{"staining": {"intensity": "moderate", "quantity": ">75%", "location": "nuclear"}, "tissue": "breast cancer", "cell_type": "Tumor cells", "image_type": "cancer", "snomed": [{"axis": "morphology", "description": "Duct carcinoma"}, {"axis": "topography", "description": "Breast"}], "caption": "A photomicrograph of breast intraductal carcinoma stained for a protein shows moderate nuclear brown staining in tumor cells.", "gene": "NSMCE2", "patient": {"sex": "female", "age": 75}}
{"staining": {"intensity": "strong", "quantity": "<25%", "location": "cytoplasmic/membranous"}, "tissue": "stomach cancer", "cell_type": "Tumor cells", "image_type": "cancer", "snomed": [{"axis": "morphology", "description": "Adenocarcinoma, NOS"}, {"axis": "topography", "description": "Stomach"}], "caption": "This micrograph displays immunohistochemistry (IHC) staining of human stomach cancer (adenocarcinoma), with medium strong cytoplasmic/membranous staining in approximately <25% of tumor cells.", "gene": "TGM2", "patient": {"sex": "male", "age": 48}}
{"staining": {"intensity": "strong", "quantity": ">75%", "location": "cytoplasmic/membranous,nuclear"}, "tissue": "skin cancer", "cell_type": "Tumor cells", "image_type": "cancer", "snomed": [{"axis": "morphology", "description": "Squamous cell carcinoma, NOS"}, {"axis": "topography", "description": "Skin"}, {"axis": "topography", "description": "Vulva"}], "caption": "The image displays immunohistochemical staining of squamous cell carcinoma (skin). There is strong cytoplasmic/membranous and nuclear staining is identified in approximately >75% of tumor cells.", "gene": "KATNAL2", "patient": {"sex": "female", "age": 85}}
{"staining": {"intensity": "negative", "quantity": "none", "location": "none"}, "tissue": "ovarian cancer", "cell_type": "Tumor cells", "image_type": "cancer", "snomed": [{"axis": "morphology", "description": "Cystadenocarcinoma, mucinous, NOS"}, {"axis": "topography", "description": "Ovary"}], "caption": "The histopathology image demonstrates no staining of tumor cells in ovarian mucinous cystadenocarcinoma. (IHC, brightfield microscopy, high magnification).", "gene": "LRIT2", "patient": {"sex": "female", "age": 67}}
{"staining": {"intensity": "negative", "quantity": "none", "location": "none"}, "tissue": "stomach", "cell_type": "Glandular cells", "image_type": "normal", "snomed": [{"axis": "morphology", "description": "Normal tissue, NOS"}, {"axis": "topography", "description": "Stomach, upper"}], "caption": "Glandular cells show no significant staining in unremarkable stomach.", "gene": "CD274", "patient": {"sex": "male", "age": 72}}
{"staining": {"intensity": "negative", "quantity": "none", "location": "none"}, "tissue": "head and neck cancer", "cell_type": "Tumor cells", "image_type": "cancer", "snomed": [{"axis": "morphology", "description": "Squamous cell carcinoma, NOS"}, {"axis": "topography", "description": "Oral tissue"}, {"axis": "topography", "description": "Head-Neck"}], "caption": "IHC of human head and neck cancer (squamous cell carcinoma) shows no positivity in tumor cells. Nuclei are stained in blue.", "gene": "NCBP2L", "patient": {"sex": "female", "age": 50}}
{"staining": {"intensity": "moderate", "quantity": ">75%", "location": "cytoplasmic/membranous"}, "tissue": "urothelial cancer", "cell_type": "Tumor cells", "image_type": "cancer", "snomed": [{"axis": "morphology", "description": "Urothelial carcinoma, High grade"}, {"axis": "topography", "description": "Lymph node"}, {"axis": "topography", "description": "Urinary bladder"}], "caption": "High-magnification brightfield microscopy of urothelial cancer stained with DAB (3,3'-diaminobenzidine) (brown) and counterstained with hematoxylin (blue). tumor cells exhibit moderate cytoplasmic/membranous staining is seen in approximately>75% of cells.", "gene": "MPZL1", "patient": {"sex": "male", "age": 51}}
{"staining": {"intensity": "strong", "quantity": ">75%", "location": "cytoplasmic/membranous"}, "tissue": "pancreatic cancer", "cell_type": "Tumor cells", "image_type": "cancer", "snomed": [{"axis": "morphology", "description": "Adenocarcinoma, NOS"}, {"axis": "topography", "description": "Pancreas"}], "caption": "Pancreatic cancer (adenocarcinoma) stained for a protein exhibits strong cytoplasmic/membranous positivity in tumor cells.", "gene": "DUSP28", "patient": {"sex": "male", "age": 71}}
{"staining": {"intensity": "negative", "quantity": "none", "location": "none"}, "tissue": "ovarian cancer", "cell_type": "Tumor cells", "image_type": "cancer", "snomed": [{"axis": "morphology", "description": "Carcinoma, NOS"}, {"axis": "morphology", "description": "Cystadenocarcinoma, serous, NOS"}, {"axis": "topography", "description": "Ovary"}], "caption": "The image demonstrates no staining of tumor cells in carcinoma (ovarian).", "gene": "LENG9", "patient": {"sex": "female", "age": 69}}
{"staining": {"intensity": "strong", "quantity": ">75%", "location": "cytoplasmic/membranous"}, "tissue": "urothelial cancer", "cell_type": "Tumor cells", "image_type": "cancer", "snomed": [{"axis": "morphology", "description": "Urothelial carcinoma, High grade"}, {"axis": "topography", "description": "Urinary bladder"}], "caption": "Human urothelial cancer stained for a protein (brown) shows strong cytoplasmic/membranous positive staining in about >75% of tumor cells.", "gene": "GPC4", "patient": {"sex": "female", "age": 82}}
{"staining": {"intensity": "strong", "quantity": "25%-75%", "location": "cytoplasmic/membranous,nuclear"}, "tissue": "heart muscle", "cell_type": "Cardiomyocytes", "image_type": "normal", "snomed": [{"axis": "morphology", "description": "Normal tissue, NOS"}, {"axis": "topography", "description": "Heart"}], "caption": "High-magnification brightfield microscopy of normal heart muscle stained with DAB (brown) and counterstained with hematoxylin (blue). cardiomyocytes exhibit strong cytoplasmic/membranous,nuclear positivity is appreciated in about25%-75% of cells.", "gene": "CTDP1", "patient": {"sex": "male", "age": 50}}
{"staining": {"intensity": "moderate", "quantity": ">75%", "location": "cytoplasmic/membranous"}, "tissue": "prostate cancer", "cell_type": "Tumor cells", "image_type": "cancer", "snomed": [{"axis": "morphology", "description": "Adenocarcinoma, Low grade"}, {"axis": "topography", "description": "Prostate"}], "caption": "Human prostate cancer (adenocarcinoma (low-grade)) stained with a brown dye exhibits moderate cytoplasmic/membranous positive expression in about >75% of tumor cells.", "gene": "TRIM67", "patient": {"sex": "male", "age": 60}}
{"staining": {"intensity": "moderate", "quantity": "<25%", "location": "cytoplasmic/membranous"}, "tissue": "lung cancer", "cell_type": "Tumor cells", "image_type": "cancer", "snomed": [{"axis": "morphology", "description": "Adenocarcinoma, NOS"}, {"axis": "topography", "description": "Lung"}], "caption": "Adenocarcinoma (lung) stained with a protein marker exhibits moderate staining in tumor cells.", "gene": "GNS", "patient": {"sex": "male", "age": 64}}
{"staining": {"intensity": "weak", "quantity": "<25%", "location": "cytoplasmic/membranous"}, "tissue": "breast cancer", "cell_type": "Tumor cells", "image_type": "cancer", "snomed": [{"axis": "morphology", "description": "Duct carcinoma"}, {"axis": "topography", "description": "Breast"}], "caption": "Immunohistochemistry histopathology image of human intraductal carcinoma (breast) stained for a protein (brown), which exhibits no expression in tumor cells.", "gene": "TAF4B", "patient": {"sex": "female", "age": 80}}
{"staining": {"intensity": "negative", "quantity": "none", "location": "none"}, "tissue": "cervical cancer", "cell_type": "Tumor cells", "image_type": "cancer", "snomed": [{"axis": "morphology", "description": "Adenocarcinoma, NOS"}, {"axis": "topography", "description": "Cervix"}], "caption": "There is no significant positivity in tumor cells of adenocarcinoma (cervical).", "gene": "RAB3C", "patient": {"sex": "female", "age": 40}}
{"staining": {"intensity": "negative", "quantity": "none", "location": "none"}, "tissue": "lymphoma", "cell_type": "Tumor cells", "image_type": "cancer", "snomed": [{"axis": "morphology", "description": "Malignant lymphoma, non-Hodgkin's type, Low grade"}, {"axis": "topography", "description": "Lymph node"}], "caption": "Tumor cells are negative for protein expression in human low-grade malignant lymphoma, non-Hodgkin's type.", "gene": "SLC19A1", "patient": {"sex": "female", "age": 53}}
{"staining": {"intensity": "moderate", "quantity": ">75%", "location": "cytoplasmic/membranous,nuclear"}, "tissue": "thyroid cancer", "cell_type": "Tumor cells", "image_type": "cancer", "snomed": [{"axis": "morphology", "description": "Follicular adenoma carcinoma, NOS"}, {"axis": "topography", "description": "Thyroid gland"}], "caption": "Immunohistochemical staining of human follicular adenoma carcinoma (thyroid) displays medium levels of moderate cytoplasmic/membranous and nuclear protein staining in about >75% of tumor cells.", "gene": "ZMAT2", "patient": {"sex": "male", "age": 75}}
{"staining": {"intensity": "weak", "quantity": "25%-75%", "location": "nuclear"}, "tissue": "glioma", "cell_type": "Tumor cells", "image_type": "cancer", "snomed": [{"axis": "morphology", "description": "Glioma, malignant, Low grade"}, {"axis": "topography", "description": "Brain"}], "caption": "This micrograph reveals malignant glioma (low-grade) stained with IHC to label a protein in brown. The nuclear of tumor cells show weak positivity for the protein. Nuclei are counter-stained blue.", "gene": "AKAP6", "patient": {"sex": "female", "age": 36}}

__________________________________________________

[DESCRIPTION OF THE TASK]
Repeat the lines from the first one in the records through the line containing "image displays immunohistochemical", exactly as written, and nothing else.

[COMPLETED TASK]
{"staining": {"intensity": "moderate", "quantity": ">75%", "location": "nuclear"}, "tissue": "breast cancer", "cell_type": "Tumor cells", "image_type": "cancer", "snomed": [{"axis": "morphology", "description": "Duct carcinoma"}, {"axis": "topography", "description": "Breast"}], "caption": "A photomicrograph of breast intraductal carcinoma stained for a protein shows moderate nuclear brown staining in tumor cells.", "gene": "NSMCE2", "patient": {"sex": "female", "age": 75}}
{"staining": {"intensity": "strong", "quantity": "<25%", "location": "cytoplasmic/membranous"}, "tissue": "stomach cancer", "cell_type": "Tumor cells", "image_type": "cancer", "snomed": [{"axis": "morphology", "description": "Adenocarcinoma, NOS"}, {"axis": "topography", "description": "Stomach"}], "caption": "This micrograph displays immunohistochemistry (IHC) staining of human stomach cancer (adenocarcinoma), with medium strong cytoplasmic/membranous staining in approximately <25% of tumor cells.", "gene": "TGM2", "patient": {"sex": "male", "age": 48}}
{"staining": {"intensity": "strong", "quantity": ">75%", "location": "cytoplasmic/membranous,nuclear"}, "tissue": "skin cancer", "cell_type": "Tumor cells", "image_type": "cancer", "snomed": [{"axis": "morphology", "description": "Squamous cell carcinoma, NOS"}, {"axis": "topography", "description": "Skin"}, {"axis": "topography", "description": "Vulva"}], "caption": "The image displays immunohistochemical staining of squamous cell carcinoma (skin). There is strong cytoplasmic/membranous and nuclear staining is identified in approximately >75% of tumor cells.", "gene": "KATNAL2", "patient": {"sex": "female", "age": 85}}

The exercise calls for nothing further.